На самом деле депрессия стала испытательным полигоном для идей Шумпетера. Если капитализм и правда был обязан своей энергией находчивым предпринимателям, то что же случилось в смутные 1930-е? Кейнс утверждал, что депрессия отражала ожидания бизнесменов относительно будущего, но подобная теория не требовала объяснения того, почему, собственно, «жизнерадостность» пошла на убыль. Шумпетер поставил перед собой более трудную задачу, поскольку решил объяснить как взлеты, так и падения экономики с помощью инноваций и стремившихся скопировать их последователей. И не думавшая кончаться депрессия, таким образом, отчаянно требовала объяснения недостатка инноваций.
В своем монументальном двухтомном труде «Циклы деловой активности», увидевшем свет в 1939 году, Шумпетер в основном опирался на две версии произошедшего. Отчасти он относил свирепость депрессии на счет того факта, что существует три типа циклов – короткие, более длинные, продолжительностью от семи до одиннадцати лет, и, наконец, тянущиеся около полувека базовые циклы, связанные с эпохальными изобретениями вроде парового двигателя или автомобиля, – а к началу тридцатых годов экономика находилась в нижней точке сразу трех циклов. Второй причиной невзгод считалось негативное влияние внешних факторов, таких как революция в России и некомпетентная политика правительства. Их присутствие было невозможно объяснить с точки зрения теории деловых циклов, но от этого их значение не уменьшалось.
Подобное истолкование кризиса никак нельзя было назвать неразумным, хотя феномен толпы последователей так и не укрепился в качестве общепринятого объяснения возникновения циклов. Но книга Шумпетера интересует нас совсем по другой причине. Капитализм, как и любая система организации общества, не способен выжить на одном лишь хлебе. Для выживания необходима вера, в данном случае – вера в ценности и добродетели порождаемой им цивилизации, которая, в свою очередь, поддерживает его жизнеспособность.

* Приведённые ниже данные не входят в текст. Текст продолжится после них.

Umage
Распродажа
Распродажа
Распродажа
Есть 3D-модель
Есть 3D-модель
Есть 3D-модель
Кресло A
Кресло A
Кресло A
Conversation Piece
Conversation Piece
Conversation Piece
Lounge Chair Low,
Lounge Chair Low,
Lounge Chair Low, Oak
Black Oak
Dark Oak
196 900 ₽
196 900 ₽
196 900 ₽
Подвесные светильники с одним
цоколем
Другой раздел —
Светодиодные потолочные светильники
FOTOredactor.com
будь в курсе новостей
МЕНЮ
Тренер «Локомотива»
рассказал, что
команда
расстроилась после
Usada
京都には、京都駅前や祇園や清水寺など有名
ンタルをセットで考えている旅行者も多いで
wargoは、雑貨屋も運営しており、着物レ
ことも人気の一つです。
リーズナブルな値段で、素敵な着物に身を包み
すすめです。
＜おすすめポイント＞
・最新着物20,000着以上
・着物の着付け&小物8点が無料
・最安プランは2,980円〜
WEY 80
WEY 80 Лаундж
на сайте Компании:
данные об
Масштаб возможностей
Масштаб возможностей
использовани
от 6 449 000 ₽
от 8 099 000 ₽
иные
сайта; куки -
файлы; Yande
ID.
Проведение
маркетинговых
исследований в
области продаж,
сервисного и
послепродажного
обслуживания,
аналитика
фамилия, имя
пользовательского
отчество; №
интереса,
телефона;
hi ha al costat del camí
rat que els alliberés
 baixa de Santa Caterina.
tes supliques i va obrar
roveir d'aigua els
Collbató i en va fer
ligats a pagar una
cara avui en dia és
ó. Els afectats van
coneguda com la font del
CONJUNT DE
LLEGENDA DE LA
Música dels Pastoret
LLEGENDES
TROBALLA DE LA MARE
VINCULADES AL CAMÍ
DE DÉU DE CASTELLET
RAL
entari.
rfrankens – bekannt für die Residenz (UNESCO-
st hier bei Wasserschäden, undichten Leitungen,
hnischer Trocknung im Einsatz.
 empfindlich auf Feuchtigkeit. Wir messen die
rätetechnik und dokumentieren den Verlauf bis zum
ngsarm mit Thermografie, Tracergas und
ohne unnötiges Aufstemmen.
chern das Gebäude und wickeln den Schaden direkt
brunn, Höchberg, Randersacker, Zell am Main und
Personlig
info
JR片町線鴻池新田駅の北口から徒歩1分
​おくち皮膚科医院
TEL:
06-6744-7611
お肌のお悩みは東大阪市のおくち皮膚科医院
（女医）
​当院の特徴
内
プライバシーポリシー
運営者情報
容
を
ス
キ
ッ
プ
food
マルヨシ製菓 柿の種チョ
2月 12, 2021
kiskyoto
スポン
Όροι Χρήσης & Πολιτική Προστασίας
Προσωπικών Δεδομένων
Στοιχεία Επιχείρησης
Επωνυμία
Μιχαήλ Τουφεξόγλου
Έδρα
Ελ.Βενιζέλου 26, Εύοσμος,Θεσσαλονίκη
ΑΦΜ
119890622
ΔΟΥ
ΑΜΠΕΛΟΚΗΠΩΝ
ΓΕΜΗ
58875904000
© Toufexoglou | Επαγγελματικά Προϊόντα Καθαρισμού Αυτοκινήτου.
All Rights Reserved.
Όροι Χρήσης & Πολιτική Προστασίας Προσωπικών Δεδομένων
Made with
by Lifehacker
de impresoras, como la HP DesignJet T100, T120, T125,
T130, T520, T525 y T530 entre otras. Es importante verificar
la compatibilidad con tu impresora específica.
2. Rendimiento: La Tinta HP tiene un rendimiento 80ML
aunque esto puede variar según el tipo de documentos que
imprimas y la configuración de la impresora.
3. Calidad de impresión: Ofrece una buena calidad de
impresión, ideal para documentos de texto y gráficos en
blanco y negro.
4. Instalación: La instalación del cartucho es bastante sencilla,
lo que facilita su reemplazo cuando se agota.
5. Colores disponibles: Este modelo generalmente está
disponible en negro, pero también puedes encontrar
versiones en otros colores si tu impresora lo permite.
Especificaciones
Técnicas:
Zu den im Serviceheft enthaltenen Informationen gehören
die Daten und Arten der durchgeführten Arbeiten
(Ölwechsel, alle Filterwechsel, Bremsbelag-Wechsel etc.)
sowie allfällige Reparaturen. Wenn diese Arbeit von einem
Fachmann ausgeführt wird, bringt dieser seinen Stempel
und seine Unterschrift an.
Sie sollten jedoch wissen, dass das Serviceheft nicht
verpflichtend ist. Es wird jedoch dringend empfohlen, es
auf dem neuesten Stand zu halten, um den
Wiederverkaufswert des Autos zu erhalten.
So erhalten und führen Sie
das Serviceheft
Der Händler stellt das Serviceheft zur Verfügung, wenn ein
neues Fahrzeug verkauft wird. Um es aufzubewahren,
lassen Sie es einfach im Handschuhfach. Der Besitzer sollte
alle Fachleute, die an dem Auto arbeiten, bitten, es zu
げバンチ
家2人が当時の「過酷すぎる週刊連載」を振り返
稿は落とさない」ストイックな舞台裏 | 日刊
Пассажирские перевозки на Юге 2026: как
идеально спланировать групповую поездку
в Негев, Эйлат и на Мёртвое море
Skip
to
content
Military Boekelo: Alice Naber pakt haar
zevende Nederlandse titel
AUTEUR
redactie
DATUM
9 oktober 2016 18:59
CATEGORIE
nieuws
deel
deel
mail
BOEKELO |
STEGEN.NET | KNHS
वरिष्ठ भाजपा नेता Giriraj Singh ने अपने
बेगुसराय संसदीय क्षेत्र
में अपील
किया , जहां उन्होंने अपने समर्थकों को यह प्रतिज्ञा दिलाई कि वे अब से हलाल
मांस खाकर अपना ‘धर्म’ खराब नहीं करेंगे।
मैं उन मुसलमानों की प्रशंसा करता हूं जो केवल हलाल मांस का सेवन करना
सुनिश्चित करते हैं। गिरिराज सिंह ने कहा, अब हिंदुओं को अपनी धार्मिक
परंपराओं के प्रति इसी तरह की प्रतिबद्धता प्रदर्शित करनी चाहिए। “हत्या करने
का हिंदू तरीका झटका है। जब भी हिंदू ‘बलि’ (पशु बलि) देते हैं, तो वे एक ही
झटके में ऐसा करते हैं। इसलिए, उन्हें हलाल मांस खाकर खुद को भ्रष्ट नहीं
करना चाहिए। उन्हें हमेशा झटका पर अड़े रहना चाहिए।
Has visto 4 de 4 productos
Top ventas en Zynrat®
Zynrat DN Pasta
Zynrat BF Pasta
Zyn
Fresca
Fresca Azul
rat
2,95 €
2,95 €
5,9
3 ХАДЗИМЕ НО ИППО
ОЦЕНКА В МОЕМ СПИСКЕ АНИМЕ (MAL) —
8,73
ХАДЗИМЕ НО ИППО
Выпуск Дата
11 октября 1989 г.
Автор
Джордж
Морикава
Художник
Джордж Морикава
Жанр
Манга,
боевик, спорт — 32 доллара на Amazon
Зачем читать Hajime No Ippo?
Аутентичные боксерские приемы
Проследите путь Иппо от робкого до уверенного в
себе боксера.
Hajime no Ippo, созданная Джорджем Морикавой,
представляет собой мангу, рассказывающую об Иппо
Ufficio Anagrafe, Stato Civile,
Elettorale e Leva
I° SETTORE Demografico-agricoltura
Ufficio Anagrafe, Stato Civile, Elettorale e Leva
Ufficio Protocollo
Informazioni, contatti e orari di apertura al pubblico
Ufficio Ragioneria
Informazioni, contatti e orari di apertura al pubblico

Таким образом, конец книги более чем противоречив – уже не в первый раз! Если судить с чисто экономической точки зрения, будущее капитализма выглядит вполне радужно; как заявляет сам Шумпетер в предпоследней фразе своей книги, если его идея о трех типах циклов верна, ближайшие три десятилетия должны быть гораздо более успешными, чем последние двадцать лет. Хотя финальная фраза вновь сбивает читателя с толку: «Но вряд ли стоит ожидать, что социологическая ситуация изменится к лучшему».[273]
Зародыш подобного аргумента можно отыскать в «Теории экономического развития», а в «Циклах деловой активности» содержатся и более четкие наброски. Тем не менее законченная картина будущего капитализма не появилась до 1942 года, когда Шумпетер опубликовал работу «Капитализм, социализм и демократия», и наше представление о том, как работает система, сильно изменилось.
Книга начинается с Маркса. Увлеченный прежде всего собой, Шумпетер, как ни странно, в интеллектуальной жизни воевал не за себя, а против других. Первой мишенью был Кейнс: обладатель системы взглядов, противоположной шумпетеровской, он к тому же привлекал к себе внимание и наслаждался восхищением всего мира, тогда как нашему герою приходилось довольствоваться признанием в университетских кругах. Что совсем на него не похоже, Шумпетер так и не удосужился отдать Кейнсу должное. Когда появилась «Общая теория…», в своей рецензии он всячески расшаркивался перед ее автором («одним из самых выдающихся людей, обративших внимание на экономические проблемы»), но повел себя крайне недостойно и, кажется, глупо по отношению к самой книге («чем меньше о ней будет сказано, тем лучше»[274]
).Главным противником Шумпетера на интеллектуальном фронте был вовсе не Кейнс, а Маркс. Шумпетер изучал его в студенческие годы и обсуждал с наиболее талантливыми молодыми марксистами вроде Рудольфа Гильфердинга и Отто Бауэра. Он лучше какого-либо другого западного экономиста был знаком с существовавшим тогда корпусом работ Маркса (большинство трудов Мавра достигли англо-американского мира лишь в пятидесятых годах). В Гарварде он охотно пускался в дискуссии о Марксе с младшими коллегами и, вообще говоря, относился к тому объективнее, чем к Кейнсу! Поэтому вряд ли стоит удивляться, что «Капитализм, социализм и демократия» начинается именно с Маркса как единственного достойного интеллектуального оппонента.